Es ist unser gutes Recht durch die Welt zu reisen, dabei zu lernen und andere Kulturen und Lebensentwürfe kennenzulernen. Nicht alleine, dass das so schon schön ist. Ich bin davon überzeugt, dass diese Form des Kennenlernens des Fremden eine der wenigen wirksamen Sachen ist, um wirkliche Weltoffenheit zu erlangen und fremde Menschen zu schätzen, ganz unabhängig ihrer Hintergründe, ihrer Angewohnheiten und Eigenarten.
Kommen wir also nun zurück zu Luisa, an deren Einzelfall ich die Systematik aufzeigen möchte. Mit welcher Zeit soll sie und alle anderen dies denn bitte tun? All die, die reisen und die Welt mit eigenen Augen und offenem Geist erkunden wollen? Mit dem Verzicht auf das Flugzeug sind wir angewiesen auf andere Reiseformen. Ob mit dem Fahrrad, per Anhalter oder öffentlichem Nah- und Fernverkehr: Es braucht schlicht wesentlich mehr Zeit. Und wer entschuldigt uns dann, wenn wir deswegen zu spät oder gar nicht zu unseren Terminen, Prüfungen und Vorladungen erscheinen? Niemand! Eher würde man uns Anprangern für unsere Rücksichtslosigkeit, dafür, dass wir unser Leben gelebt und unsere Träume verwirklicht haben! Man prangert uns ja bereits jetzt an, weil wir aus einer aufgezwungenen Notwendigkeit für unsere Zukunft kämpfen, während alle Politik hier scheinbar versagt.
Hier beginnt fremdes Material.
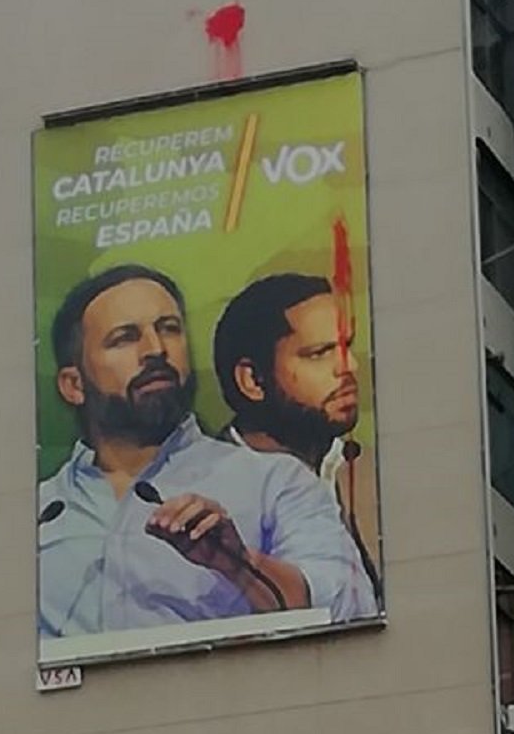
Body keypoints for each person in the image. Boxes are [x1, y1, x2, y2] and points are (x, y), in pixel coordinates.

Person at [38, 263, 377, 641]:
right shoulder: (40, 515)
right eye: (124, 338)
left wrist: (241, 567)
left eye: (169, 329)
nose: (156, 350)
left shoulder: (273, 480)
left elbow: (349, 611)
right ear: (73, 385)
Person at [212, 272, 381, 596]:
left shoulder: (376, 473)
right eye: (319, 353)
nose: (348, 368)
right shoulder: (198, 496)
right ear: (253, 380)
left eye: (346, 346)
So betrachtet hört sich das vielleicht absurd an, eigentlich sollte so etwas möglich sein. Und ja, es ist auf viele Arten auch wirklich absurd. Doch so funktioniert die Art und Weise wie wir in der kapitalistischen Welt denken. So werden wir von uns, unseren Träumen und den Menschen um uns herum entfremdet. Mit welcher selbstverständliche Arroganz, welcher weltfremden Ignoranz dies geschieht – es ist mir unverständlich.
Ich lade euch deswegen ein, gemeinsam weiter zu gehen, weiter zu machen. Lasst uns miteinander über unsere Wünsche, Träume und Bedürfnisse reden. Lasst uns schauen, wie wir diese kaputte Welt zu einem besseren Ort für alle machen können. Klimaschutz ist Teil dieses Kampfes, alleine wird er jedoch nicht genügen. Alleine, losgelöst gedacht von all den anderen Problemen, wird er vermutlich nicht einmal effektiv machbar sein. Wir müssen diese Kämpfe zusammen denken. Es gibt keinen Weg daran vorbei, wenn diese Welt überleben soll: Entweder der Kapitalismus wird überwunden oder die Menschheit hat den größten Teil ihrer Geschichte geschrieben und vernichtet dabei nicht nur sich selbst, sondern mit sich so viel von dem anderen wundervollen Leben auf dieser Welt. Es ist Zeit zu handeln. Jetzt.